The economy that exists this morning has WTI at $81, a strait that is reopening, and an energy premium that has already fallen 15% in five sessions. If oil holds below $82 through June, the headline CPI impulse that drove the 4.2% reading reverses. Energy accounted for more than 60% of May’s monthly increase. Core CPI was already below consensus at 0.2% month-over-month. The gap between headline and core was 130 basis points and closing from the headline side. A June CPI near 3.5% is now plausible. A July print below 3% is not impossible.
The dots cannot change. The press conference can. The projections are locked. If they show a median dot at 3.50–3.75% through year-end with one or two participants favoring a hike, the market will read that as hawkish. The initial reaction at 2:00 p.m. could be negative: yields rise, equities dip, and traders sell the stale projections.

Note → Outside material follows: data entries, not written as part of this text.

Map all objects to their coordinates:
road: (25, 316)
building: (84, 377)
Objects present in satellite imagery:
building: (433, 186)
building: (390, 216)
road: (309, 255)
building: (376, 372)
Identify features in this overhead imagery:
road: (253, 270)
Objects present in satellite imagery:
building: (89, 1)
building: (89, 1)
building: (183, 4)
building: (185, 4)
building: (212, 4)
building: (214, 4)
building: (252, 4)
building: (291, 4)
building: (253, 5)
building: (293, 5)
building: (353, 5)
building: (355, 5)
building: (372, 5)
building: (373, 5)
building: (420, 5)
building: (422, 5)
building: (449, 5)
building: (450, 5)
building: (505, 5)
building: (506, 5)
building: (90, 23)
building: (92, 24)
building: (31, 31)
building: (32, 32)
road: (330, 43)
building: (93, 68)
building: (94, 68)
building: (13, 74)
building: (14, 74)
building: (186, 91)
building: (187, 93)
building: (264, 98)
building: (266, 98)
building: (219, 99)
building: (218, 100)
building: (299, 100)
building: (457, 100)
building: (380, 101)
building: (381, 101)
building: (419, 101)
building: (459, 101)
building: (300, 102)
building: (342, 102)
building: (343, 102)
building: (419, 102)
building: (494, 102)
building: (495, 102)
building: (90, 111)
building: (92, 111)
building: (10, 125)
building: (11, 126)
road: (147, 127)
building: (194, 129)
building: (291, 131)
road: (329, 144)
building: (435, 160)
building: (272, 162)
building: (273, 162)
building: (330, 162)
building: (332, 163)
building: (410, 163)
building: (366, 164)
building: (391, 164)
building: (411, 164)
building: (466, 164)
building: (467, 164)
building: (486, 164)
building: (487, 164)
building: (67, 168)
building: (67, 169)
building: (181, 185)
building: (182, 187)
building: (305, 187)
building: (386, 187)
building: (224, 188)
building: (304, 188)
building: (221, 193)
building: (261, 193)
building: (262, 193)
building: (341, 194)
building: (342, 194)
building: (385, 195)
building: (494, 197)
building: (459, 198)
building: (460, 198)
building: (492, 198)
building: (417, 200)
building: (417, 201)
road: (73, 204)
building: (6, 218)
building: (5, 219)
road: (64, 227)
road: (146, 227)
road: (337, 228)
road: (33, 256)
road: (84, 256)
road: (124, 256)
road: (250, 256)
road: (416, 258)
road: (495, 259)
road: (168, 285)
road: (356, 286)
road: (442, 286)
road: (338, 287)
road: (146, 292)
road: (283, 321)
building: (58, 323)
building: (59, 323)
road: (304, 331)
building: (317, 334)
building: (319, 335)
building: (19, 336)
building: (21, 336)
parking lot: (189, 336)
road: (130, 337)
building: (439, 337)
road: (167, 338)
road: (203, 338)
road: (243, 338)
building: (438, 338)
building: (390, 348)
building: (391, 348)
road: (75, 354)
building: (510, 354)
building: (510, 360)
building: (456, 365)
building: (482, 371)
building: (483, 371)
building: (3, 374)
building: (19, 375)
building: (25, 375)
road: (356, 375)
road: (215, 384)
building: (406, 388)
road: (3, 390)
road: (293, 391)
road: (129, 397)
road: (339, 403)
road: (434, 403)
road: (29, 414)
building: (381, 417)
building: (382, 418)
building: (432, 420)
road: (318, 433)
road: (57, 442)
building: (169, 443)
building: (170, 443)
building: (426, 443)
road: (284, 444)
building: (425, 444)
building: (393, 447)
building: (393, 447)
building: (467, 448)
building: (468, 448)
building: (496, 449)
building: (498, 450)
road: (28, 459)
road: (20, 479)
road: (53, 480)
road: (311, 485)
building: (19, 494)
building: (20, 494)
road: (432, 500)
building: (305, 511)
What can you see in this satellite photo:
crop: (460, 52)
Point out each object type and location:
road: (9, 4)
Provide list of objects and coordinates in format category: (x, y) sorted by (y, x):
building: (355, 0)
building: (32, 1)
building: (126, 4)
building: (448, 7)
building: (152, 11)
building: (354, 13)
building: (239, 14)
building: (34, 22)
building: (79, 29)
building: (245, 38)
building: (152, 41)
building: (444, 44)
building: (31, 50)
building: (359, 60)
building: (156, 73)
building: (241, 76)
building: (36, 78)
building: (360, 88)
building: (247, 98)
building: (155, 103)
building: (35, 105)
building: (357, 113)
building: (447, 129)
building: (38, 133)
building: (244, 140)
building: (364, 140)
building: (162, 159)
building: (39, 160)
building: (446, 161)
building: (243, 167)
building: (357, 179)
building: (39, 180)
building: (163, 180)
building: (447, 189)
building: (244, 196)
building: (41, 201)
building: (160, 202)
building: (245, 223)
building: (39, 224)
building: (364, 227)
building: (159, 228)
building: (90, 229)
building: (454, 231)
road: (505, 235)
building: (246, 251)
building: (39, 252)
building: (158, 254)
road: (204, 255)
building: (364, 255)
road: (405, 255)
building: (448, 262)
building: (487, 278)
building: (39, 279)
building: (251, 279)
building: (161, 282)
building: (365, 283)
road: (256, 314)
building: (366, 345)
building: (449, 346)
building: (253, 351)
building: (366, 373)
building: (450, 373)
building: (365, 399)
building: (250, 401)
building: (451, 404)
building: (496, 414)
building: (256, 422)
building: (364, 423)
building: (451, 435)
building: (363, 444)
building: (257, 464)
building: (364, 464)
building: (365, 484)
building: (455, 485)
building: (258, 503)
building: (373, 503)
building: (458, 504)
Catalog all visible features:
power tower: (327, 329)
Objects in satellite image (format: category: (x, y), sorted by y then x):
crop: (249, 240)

But 30 minutes later, Warsh takes the microphone. How he frames the next 30 minutes will matter more than the dots.
If Warsh says the words “geopolitical” and “supply-side” in the same sentence, the market will hear that the Fed views the inflation impulse as temporary. If he acknowledges that the strait reopening changes the energy trajectory, rate-hike expectations collapse. If he reverts to data-dependent language and refuses to speculate, the market trades the ambiguity and waits for July’s CPI.
The oil repricing is not finished. Monday’s move took Brent from $87 to $83. But the pre-war price was roughly $68–70. The MOU specifies full shipping capacity within 30 days. Physical oil flows through Hormuz will not normalize instantly. Insurance companies need to update war-risk premiums. Ship operators need to reroute from the Cape of Good Hope. The market is pricing the expectation of normalization, not normalization itself. If the deal holds through Friday’s signing and the 60-day nuclear window opens without incident, oil could drift toward $75 by mid-July. If it collapses, the snap back toward $95 would be violent.
What the correction taught. From June 2 to June 10, the S&P 500 fell 4.5%. The catalysts were real: the strongest jobs report in a year, the highest CPI since 2023, U.S. airstrikes on Iran, and a $1.3 trillion semiconductor meltdown. The recovery took five trading days. The investor who sold on June 5 and waited for “clarity” missed a 3.9% rally from the June 10 low to Monday’s close. The investor who held through the entire cycle is now 1.65% above where they were on Friday and 0.7% from a new all-time high.
At 2:30 p.m. today, Kevin Warsh will give his first press conference as Fed chair. He inherits a dual mandate, a divided committee, a president who has publicly demanded rate cuts, and an inflation picture that has shifted more in 14 days than in the prior 14 months. What he says about oil, about the deal, and about the gap between headline and core will set the tone for the entire summer.
The Dow is at a record. Oil is below $82. The dot plot drops at 2:00 p.m. and was written for a different economy. Warsh’s press conference at 2:30 will be the most important 30 minutes of the quarter. The dots tell you what the committee thought last week. The press conference tells you whether Warsh knows the strait is open.